Infrequently Noted

Alex Russell on browsers, standards, and the process of progress.

Various Notes

First, I'm gonna be at OSCON the same week that TAE is going down. If you were counting on me buying you beer while in SF, you'll have to collect from Dylan (he's good for it) or one of the other Dojo's.

Next, can y'all please stop conflating Comet with a particular HTTP-level mechanism for achieving the stated user interaction goal? It's getting quite tiresome to hear folks say things like "long polling or Comet" as though they're different. The XMPP HTTP binding guys even go to great lengths to explain how their Comet technique (BOSH, aka: "long-polling") isn't Comet. Almost as entertaining as it is wrong.

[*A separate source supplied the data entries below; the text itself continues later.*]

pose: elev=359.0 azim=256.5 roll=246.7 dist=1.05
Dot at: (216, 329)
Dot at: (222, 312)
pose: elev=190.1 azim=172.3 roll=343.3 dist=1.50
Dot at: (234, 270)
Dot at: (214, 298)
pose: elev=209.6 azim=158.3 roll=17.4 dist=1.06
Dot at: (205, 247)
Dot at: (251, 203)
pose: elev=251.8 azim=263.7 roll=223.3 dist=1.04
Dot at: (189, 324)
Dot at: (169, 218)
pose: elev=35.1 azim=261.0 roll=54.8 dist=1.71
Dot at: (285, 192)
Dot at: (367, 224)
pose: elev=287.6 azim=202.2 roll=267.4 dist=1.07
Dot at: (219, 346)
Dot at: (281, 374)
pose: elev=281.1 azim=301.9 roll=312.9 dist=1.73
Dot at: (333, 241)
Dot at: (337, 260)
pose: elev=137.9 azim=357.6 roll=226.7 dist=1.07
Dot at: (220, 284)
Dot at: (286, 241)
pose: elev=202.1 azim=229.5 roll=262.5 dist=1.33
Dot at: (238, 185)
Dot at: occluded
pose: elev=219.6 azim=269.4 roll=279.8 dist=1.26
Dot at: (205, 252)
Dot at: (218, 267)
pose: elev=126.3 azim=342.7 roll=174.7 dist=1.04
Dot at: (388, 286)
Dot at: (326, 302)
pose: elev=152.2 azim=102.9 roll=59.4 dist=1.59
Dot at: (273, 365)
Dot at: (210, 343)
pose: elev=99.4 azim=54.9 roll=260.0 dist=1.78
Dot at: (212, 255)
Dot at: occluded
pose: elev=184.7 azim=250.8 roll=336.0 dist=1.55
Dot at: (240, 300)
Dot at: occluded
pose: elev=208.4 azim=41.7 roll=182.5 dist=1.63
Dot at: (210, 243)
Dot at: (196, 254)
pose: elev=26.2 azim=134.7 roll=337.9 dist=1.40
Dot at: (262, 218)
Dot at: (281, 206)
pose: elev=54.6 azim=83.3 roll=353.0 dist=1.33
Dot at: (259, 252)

Long polling along with other techniques are ways of implementing the basic Comet pattern. The general description of the pattern contains no preference for one or the other. It only requires that you not naively poll N seconds.

Lastly, I'd like to express my disappointment that Jack didn't include Dean's excellent Base2 in his latest round of benchmarks. It's doing us all a disservice that he's not including the fastest engine around in his benchmarks.

Processing

I was lucky enough to attend Foo Camp again this year. Like last year, its left my head so full of ideas, interactions, and permutations on themes that it has taken me a week and a half just to work through enough of the ideas to be able to start writing about them. I didn't open my laptop all weekend. Talks like Paul Graham's session on "how to have good ideas" give you a lot to reflect on as you introspect on your own day-to-day activities. Since Foo is the "Switzerland of Tech", there are whole raft of things I can't blog about, and that is as it should be, however there were some fascinating talks and discussions which seem to be dovetailing with more of what I read on a regular basis.

For instance, I stumbled into a series of discussions about broadcast media, societal fragmentation (and unification) and the political and technical enablers for that fragmentation. They seems only mildly related and even more distantly related to the tech parts of tech, but a whole host of ideas I absorbed at Foo funnel into larger debates I have with myself and with friends. I'm finding amazing parallels in those discussions and ideas from Foo with The Authoritarians and with things like this.

I'm becoming more resolute in some of my suspicious about what's currently broken with the way we build things on the web, but for the time being I'm going to practice some of the advice in Paul Graham's article: i pensieri stretti. Oddly, it somehow feels safer to talk about national politics out loud. Maybe I'll start doing more of that. My particular brand of technical heresy isn't going to play well for another half decade, I think.